Now? News agencies are using the pictures with these headlines instead:
The British empire controlled Jamaica for more than 300 years and forced hundreds of thousands of African slaves to toil the island under brutal conditions https://t.co/sXlYDgF1T7— CBS News (@CBSNews) March 23, 2022
That shot, with the outstretched arm and Kate’s body leaning away and the caption, it’s mortifying. The photo editor who chose that photo here… I’d love to know their reaction when they were given the assignment of having to find a picture to go with the story and then seeing this particular picture.
Even PEOPLE Magazine, usually right up Will and Kate’s asses, can’t put a positive spin on the Cambridge tour – this is their latest cover:
So… it’s a mess. A MESS. We’re at the halfway point of this tour and William, Kate, and the royal communications team must be in a constant five alarm panic right now behind the scenes. Because they clearly did not see this coming. Which means they either didn’t do their research or they ignored the research and decided it wouldn’t be a problem and now it’s a problem and they’re in crisis mode. And in case you missed it, these people aren’t great in a crisis! They’ve bungled multiple crisis issues over the last couple of years from Harry and Meghan to Andrew to royal COVID infections and now this…their two ostensible superstars, on whose shoulders the British royal family was supposed to be able to depend, now find themselves in a firestorm over colonialism and slavery.
Word is William is expected to address the situation at an event tonight. It remains to be seen just how specific he gets but there may be limitations to what he can say, because of royal protocol, that bizarre set of standards that’s supposed to protect the royal institution but in moderns times can often do the opposite and hinder them from progress.

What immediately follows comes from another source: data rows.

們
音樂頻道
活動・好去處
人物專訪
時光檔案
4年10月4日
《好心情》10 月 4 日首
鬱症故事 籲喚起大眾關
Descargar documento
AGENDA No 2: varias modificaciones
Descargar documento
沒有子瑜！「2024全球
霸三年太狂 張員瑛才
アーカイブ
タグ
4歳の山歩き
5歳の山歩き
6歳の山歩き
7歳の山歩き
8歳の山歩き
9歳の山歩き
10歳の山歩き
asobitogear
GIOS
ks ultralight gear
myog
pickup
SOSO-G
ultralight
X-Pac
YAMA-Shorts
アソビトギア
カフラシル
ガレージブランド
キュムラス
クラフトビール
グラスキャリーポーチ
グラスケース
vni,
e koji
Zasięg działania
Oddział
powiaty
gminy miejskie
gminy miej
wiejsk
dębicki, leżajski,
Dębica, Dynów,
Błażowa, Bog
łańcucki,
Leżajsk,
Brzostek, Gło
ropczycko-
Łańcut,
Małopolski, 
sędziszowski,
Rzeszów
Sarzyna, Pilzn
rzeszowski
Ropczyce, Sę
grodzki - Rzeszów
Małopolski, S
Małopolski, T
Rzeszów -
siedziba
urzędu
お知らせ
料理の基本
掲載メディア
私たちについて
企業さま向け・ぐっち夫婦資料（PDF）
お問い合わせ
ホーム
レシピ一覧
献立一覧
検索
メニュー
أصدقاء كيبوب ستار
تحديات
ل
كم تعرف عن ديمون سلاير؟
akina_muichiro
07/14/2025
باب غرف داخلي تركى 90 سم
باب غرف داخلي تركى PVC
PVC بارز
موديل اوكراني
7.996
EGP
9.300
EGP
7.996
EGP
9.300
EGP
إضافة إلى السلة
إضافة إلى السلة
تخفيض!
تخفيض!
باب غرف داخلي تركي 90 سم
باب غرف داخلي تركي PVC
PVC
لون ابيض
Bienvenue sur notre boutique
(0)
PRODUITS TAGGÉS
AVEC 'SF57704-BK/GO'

Back in November, when Barbados became a republic and broke up with the British monarchy in the presence of Prince Charles, in his tribute to the people of Barbados, Charles said in his speech that:
"From the darkest days of our past, and the appalling atrocity of slavery, which forever stains our history, the people of this island forged their path with extraordinary fortitude. Emancipation, self-government and independence were your way-points. Freedom, justice and self-determination have been your guides. Your long journey has brought you to this moment, not as your destination, but as a vantage point from which to survey a new horizon.”
At best, this qualifies as a mention, and a pretty general one, with no mention of how his own family participated in – initiated in fact – those atrocities. Because doing that jeopardises the validity of the institution. It would be like saying, “Yes, we stole it”, and the natural response to that would be, “Well then give it back”. In British royal terms, giving it back basically undermines their whole identity.
Charles will be king, he’s the next in line. So to go back to royal protocol, can his son actually go further than he did? If we’re observing the order of things (and they always do, these royals), the most William would do is match his father’s sentiments, but to exceed them? To acknowledge his ancestors’ role in the oppression of generations? And thereby recognise that his very existence was the result of hundreds of years of pain, trauma, bloodshed, and theft? Can he go there when his father, the future king, has never?
We’ll find out tonight when he makes his remarks – and those remarks will likely be a top headline tomorrow: “Prince William addresses history of slavery”, not exactly the kind of news story they would have been planning for before embarking on this tour. And whatever he says, it’s not going to be enough to turn this sh-tshow around.